Copy each line below word for word and drop every image.
== RECORDED INFORMATION
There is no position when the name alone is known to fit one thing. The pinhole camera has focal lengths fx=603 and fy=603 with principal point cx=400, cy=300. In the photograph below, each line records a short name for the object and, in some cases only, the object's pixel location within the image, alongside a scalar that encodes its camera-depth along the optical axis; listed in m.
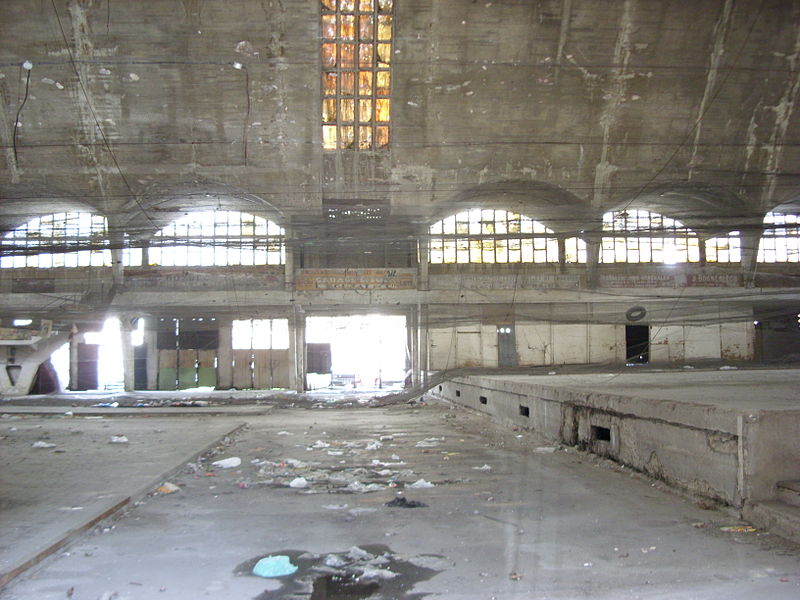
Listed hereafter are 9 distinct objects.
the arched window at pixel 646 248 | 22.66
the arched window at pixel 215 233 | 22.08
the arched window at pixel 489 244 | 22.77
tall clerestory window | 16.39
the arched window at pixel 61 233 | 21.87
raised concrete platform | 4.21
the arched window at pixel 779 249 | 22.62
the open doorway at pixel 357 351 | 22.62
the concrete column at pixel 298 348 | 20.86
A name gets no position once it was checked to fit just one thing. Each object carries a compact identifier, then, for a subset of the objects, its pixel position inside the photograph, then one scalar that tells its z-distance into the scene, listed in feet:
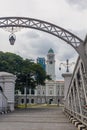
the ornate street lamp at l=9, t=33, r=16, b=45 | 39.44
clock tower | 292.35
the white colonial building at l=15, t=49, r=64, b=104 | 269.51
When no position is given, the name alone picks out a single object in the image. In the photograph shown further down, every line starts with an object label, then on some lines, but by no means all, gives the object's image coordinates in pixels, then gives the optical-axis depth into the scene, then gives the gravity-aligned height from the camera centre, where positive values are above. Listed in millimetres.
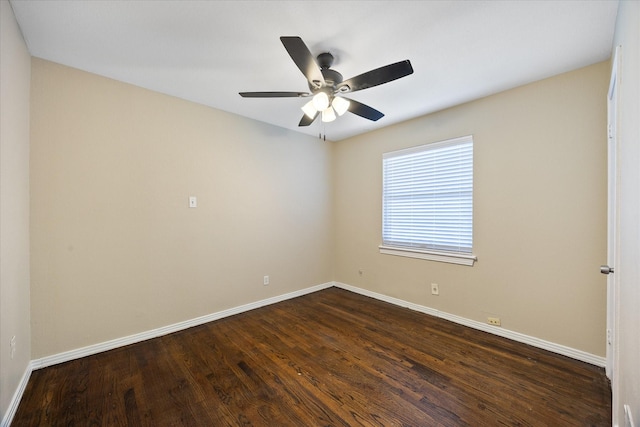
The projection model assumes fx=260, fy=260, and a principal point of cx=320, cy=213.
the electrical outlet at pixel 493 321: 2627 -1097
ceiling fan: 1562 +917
====
**YOUR RESPONSE**.
There is no position when the name alone is known to fit one thing. The pinhole camera has focal lengths fx=603 and fy=603 with principal point cx=400, cy=300. In the photograph below, each line records a short name for the object and, in some cases only, the object's pixel location within the image, alongside a scalar that encodes its camera-depth along the optical axis; listed in m.
Listed hereafter are 9 distinct objects.
the arched window at pixel 646 248 | 22.66
the arched window at pixel 215 233 | 22.08
the arched window at pixel 489 244 | 22.77
tall clerestory window | 16.39
the arched window at pixel 61 233 | 21.87
raised concrete platform | 4.21
the arched window at pixel 779 249 | 22.62
the open doorway at pixel 357 351 | 22.62
the concrete column at pixel 298 348 | 20.86
A name gets no position once it was checked to fit just one thing. Each object carries a compact identifier, then, for a subset of the objects, its pixel position inside the photograph, then one scalar that tells its z-distance into the scene, listed in feet:
the ornate street lamp at l=9, t=33, r=16, b=45 | 39.44
clock tower | 292.35
the white colonial building at l=15, t=49, r=64, b=104 | 269.51
When no position is given, the name alone picks out a single object in the image. In the photograph shown further down, every line starts with an object label, then on some lines, but by no means all, gives the object's image coordinates in pixels, then gives the optical-axis depth into the scene, then gives the gravity-aligned height from the camera centre, where positive values are above. Listed in millimetres.
The projection model assumes fx=260, fy=260, and a principal point of cx=320, cy=213.
the electrical outlet at pixel 493 321: 2627 -1097
ceiling fan: 1562 +917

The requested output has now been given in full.